Of course - you could apply a training procedure which uses 10 folds of consecutive training in order to finetune network. But this is not cross-validation then - you'll need to evaluate this procedure using some kind of schema above.
The commented out functions make this a little less obvious, but the idea is to keep track of your model performance as you iterate through your folds and at the end provide either those lower level performance metrics or an averaged global performance. For example:
The train_evaluate function ideally would output some accuracy score for each split, which could be combined at the end.

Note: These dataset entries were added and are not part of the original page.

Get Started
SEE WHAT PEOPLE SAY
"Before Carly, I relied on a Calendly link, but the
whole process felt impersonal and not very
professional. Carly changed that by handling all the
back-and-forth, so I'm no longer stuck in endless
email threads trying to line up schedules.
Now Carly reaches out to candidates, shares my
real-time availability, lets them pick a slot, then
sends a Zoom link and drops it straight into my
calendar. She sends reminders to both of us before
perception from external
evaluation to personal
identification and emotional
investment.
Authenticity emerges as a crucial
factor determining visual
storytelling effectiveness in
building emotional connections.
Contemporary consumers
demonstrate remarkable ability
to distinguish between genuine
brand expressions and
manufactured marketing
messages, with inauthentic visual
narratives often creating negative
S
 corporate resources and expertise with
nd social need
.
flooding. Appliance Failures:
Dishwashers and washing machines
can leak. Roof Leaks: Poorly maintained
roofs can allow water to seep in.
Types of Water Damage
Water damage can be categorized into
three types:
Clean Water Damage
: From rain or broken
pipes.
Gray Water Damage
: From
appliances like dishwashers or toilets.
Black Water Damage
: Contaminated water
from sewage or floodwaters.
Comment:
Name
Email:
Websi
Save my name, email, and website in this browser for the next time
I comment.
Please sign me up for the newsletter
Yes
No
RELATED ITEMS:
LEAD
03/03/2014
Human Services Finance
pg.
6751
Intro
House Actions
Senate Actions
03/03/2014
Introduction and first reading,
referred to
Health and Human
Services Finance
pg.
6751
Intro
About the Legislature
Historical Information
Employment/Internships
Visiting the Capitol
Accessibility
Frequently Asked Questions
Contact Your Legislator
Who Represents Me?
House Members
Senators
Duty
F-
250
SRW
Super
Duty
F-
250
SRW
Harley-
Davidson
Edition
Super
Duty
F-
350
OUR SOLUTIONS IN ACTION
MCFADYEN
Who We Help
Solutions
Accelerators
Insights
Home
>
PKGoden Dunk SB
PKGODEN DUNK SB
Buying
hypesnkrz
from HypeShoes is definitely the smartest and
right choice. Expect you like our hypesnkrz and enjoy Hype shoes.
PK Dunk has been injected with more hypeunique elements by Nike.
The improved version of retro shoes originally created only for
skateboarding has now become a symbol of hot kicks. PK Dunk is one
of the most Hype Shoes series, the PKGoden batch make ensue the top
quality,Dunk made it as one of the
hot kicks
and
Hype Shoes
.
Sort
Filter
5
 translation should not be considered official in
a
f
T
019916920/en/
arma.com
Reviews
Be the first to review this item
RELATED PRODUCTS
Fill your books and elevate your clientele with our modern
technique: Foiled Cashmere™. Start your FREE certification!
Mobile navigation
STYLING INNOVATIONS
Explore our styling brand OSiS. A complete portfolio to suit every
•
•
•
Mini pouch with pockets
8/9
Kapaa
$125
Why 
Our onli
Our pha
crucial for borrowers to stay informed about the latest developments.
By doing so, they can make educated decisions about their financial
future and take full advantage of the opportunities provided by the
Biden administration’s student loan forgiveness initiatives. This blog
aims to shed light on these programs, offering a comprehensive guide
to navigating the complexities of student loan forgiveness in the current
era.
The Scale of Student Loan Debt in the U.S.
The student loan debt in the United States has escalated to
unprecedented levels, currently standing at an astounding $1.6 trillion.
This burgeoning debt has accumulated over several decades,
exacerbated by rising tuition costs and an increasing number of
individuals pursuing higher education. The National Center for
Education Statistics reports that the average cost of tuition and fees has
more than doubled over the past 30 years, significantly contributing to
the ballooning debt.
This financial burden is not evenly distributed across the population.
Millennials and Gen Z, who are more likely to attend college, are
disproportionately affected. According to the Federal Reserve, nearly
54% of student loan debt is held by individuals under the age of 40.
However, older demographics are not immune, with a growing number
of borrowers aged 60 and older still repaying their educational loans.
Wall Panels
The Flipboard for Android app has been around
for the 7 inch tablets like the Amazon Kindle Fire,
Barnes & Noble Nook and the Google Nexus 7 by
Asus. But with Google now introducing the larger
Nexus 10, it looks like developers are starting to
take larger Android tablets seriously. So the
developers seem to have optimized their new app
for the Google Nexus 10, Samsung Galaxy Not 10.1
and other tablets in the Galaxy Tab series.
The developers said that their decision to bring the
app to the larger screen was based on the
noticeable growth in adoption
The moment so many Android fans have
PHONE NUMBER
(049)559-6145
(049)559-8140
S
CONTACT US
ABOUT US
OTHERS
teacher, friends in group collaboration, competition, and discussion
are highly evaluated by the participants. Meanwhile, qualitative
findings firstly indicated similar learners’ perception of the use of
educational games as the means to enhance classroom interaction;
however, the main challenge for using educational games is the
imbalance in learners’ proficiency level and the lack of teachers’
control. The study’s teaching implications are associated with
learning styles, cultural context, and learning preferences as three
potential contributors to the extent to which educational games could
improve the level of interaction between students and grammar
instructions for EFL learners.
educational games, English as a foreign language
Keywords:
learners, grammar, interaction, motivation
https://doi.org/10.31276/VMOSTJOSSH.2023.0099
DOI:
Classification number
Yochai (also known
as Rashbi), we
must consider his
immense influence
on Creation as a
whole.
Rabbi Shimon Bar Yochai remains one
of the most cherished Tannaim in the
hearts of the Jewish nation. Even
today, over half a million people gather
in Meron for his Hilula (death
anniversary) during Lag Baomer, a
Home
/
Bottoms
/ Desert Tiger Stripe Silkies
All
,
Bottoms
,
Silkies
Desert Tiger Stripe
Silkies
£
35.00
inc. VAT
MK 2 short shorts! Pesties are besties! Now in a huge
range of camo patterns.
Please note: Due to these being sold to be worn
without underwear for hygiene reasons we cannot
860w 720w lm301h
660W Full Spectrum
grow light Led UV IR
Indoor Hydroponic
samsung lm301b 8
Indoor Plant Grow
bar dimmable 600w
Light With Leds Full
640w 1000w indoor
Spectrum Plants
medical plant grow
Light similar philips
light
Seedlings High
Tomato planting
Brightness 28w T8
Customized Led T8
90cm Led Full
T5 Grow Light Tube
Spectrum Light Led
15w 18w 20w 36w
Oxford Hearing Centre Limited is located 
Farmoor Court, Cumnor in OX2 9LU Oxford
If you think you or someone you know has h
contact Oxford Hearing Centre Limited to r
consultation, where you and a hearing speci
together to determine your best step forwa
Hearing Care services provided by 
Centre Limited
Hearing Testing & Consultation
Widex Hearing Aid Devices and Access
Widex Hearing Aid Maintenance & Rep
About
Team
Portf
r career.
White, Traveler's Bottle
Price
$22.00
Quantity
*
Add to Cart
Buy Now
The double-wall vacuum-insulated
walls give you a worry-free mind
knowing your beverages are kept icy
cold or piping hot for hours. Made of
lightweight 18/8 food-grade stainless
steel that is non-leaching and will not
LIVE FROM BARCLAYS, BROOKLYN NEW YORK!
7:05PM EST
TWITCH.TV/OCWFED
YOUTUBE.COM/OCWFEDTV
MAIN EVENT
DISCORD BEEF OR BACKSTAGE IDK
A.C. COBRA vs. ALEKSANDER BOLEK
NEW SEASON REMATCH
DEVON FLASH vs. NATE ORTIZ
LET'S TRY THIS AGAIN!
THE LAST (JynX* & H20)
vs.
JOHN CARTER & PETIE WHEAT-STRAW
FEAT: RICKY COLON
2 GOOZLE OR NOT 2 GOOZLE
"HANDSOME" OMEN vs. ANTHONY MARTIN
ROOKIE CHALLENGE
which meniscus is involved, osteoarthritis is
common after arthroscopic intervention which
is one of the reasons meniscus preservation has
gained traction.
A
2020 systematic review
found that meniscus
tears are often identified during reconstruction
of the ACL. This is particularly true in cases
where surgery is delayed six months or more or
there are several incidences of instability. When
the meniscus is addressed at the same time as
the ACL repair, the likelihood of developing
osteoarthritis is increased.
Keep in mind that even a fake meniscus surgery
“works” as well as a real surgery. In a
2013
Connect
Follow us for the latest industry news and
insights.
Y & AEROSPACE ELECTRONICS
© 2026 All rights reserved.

def train_evaluate(model, x_train, y_train, x_test, y_test):
model.fit(x_train, y_train)
return model.score(x_test, y_test)
X, Y = load_model()
kFold = StratifiedKFold(n_splits=10)
scores = np.zeros(10)
idx = 0
for train, test in kFold.split(X, Y):
model = create_model()
scores[idx] = train_evaluate(model, X[train], Y[train], X[test], Y[test])
idx += 1
print(scores)
print(scores.mean())
So yes you do want to create a new model for each fold as the purpose of this exercise is to determine how your model as it is designed performs on all segments of the data, not just one particular segment that may or may not allow the model to perform well.
This type of approach becomes particularly powerful when applied along with a grid search over hyperparameters. In this approach you train a model with varying hyperparameters using the cross validation splits and keep track of the performance on splits and overall. In the end you will be able to get a much better idea of which hyperparameters allow the model to perform best. For a much more in depth explanation see sklearn Model Selection and pay particular attention to the sections of Cross Validation and Grid Search.